When humans finally ventured to Eurasia, they had sex with Neanderthals, swapping DNA around. Today, people who aren’t of African descent owe roughly 2 percent of their DNA to their Neanderthal ancestors, while Africans do not have Neanderthals DNA. Homo sapiens are the single remaining species on Earth now in present days.
The genetic analysis shows that modern man must be mated with H. Neanderthals and Denisovans which evolved into Homo floresiensis (Hobbits). These small humans were ultimately evolved into Early Modern Man (EMM).

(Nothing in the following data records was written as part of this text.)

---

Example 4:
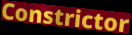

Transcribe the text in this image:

Constrictor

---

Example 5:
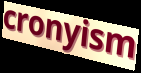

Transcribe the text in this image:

cronyismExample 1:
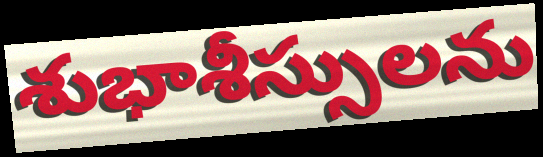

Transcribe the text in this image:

శుభాశీస్సులను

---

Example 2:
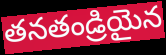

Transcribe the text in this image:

తనతండ్రియైన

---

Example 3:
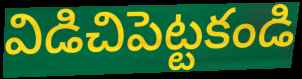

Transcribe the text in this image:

విడిచిపెట్టకండి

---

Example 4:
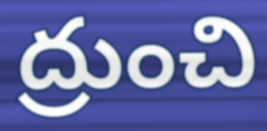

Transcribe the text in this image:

ద్రుంచి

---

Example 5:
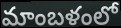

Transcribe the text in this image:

మాంబళంలో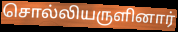
சொல்லியருளினார்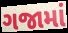
ગજામાં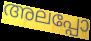
അലപ്പോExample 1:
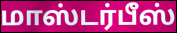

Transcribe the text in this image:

மாஸ்டர்பீஸ்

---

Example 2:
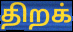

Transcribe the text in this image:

திறக்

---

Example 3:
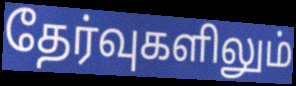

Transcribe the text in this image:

தேர்வுகளிலும்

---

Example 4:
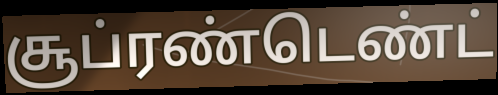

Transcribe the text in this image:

சூப்ரண்டெண்ட்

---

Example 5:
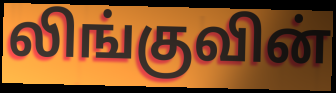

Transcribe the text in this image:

லிங்குவின்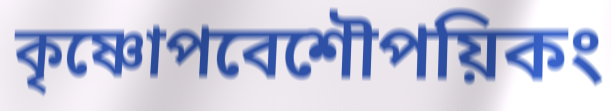
কৃষ্ণোপবেশৌপয়িকং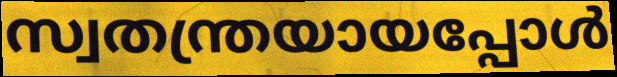
സ്വതന്ത്രയായപ്പോൾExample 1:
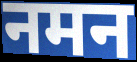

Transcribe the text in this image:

नमन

These EMM then modified into modern Homo sapiens in course of thousands of years.
Why Homo sapiens survived to populate the globe?
There is an interesting questions arises from above discussion that our ancestors were more powerful than us. Then what were the factors which caused them to extinct and left us modified?
There are a lot of theories to solve this mystery including that alliances between modern humans and dogs helped humans hunt food better, essentially starving Neanderthals out of Europe. Or, humans might have reproduced faster than Neanderthals, multiplying and edging them out.
To piece the story together, scientists are searching for more Neanderthal genomes locked in ancient bones, and for more Neanderthal DNA hiding in present-day genomes.
There are two studies which will help us to reveal the reasons and adaptations of human beings. The first study published in SCIENCE and the second study was published in AMERICAN Journal of Human Genetics.
The first study, published in Science, describes a bone fragment called Vindija 33.19, which was found in a Croatian cave of the same name in the 1980s. Now, researchers have finally been able to sequence the DNA locked inside, discovering it belonged to a female Neanderthal who lived 52,000 years ago.
Researchers found that the Vindija Neanderthal was very similar genetically to another Neanderthal who died about 122,000 years ago in the Altai Mountains of Siberia. The fact that two Neanderthals separated by more than 3,700 miles and 70,000 years were so similar suggests that Neanderthal communities were tiny, with very little genetic diversity.
As according to Kay Pruefer “It’s quite amazing when you think about it. They are really so closely related that you cannot find any two people on this planet that are this close”.
That could support the theory that Neanderthals’ low genetic diversity may have contributed to their extinction. Genetic diversity forms the basis for natural selection. If everyone in a population had the exact same versions of the same genes, then one plague or one hard winter could wipe everyone out.
And then there’d be no survivors to pass on the genes that would give their offspring a chance to survive the next plague or harsh winter. In the second study the researchers found that Neanderthal DNA was especially common in stretches of genes that contribute to hair color and skin tone.
Some Neanderthal variations were associated with blonder, paler complexions, and others were with darker pigmentation. That could mean that Neanderthals themselves had different hair and skin colors.
These results don’t mean that Neanderthal genetic mutations cause these traits in modern-day humans, or that the same genetic variations gave rise to the same traits in Neanderthals.
A third study published in Science reveals that Early Modern Humans lived in large, complex social networks that helped them swap genes and ideas. Early modern humans weren’t just having sex with Neanderthals, of course. They were also banging each other.
From the above paragraphs, we can conclude that Homo sapiens had mated with Neanderthals and Denisovans and hence their genetic makeup became more diverse than their ancestors did.
As they had the abilities to face the warm conditions while adopted abilities against harsh cold weathers after mating with Homo Neanderthals which were genetically modified for winters. Their grasp to food sources and complex social networks triggered them to modify their genome via natural selection and genetic drift.